The carbon nanotube formation parameter space: data mining and mechanistic understanding for efficient resource use

Carbon nanotube (CNT) synthesis via catalytic chemical vapor deposition is relatively energy consumptive and among the least efficient reactions with respect to carbon conversion efficiency. Interestingly, these processes can be fed using a diverse set of hydrocarbon starting materials, including methane, ethylene, and acetylene, over a wide range of operating temperatures and carbon-to-hydrogen feedstock ratios. Mapping the parameter space for successful CNT growth through data extraction from published literature illuminated the most energy- and material- efficient synthetic pathways in practice to date and provided insights on thermodynamic limitation of CNT growth (i.e., the fundamental mechanisms of CNT formation). Further experimental investigations confirmed that emergent trends in the literature were the result of physicochemical constraints on the process rather than behavioral inertia in the community.

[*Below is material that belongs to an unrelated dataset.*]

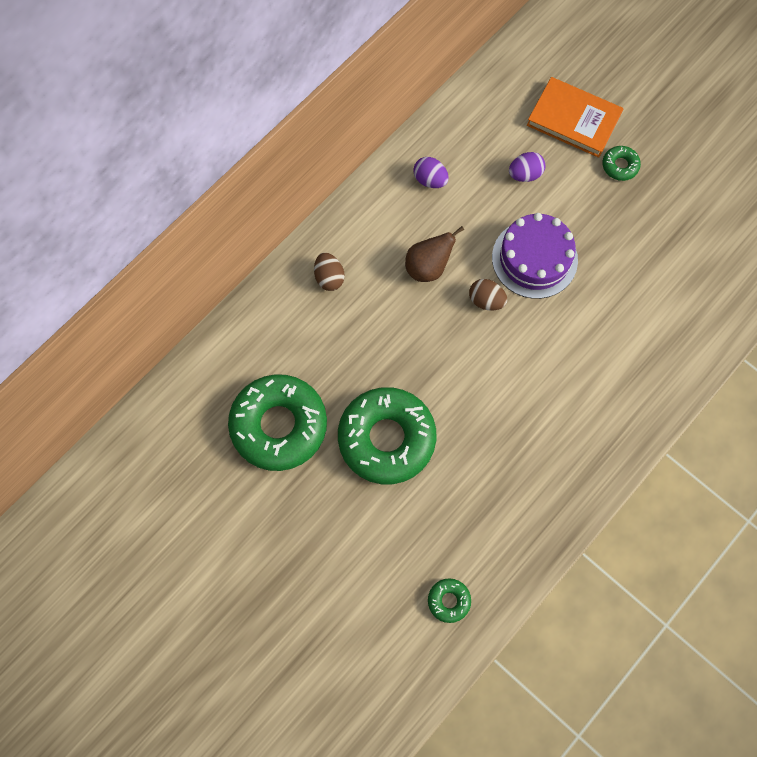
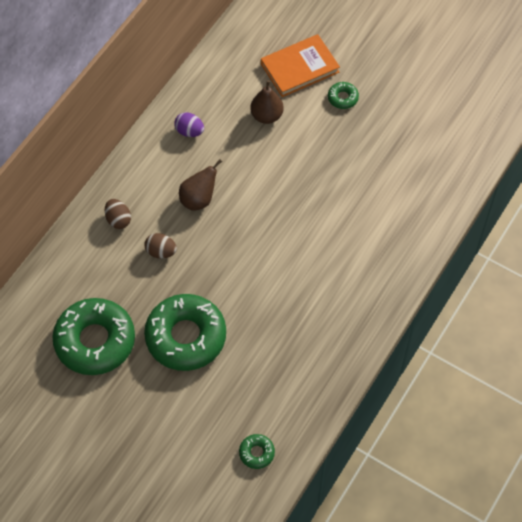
camera: 10 degrees left, 10 degrees down
brown egg [469,279,507,311] -> brown egg moved to [144,233,177,258]
purple cake [492,213,578,299] -> none
purple egg [509,152,545,182] -> brown pear [250,80,284,124]
orange book [527,77,624,158] -> orange book turned 45 degrees counterclockwise [261,34,340,97]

The initiation temperatures for CNT growth from acetylene, ethylene, and methane feedstocks via direct experimentation were 550, 700, and 950 °C, respectively, consistent with the trend in literature-extracted mean optima (642 ± 128, 739 ± 82, and 858 ± 125 °C, respectively). These relative temperatures are consistent with a universal CNT growth mechanism, wherein all carbon feedstocks are converted to alkyne-containing species that serve as direct precursors for CNT growth. Mitigating this step with rational carbon precursor delivery, rather than relying on heat to generate the most reactive precursors in situ, could largely reduce the environmental burdens in CNT manufacturing. Indeed, manipulating the starting gas-phase composition and minimizing the thermal treatment through the use of C2H2 increased carbon conversion yield by a factor of more than 10 compared to C2H4, and, consequently, should minimize hazardous volatile organic compound and polycyclic aromatic hydrocarbon emissions. The methodology utilized in this study is transferrable to guide the green synthesis of other materials and should be automated in the future for high-throughput screening of the vast process chemistry literature.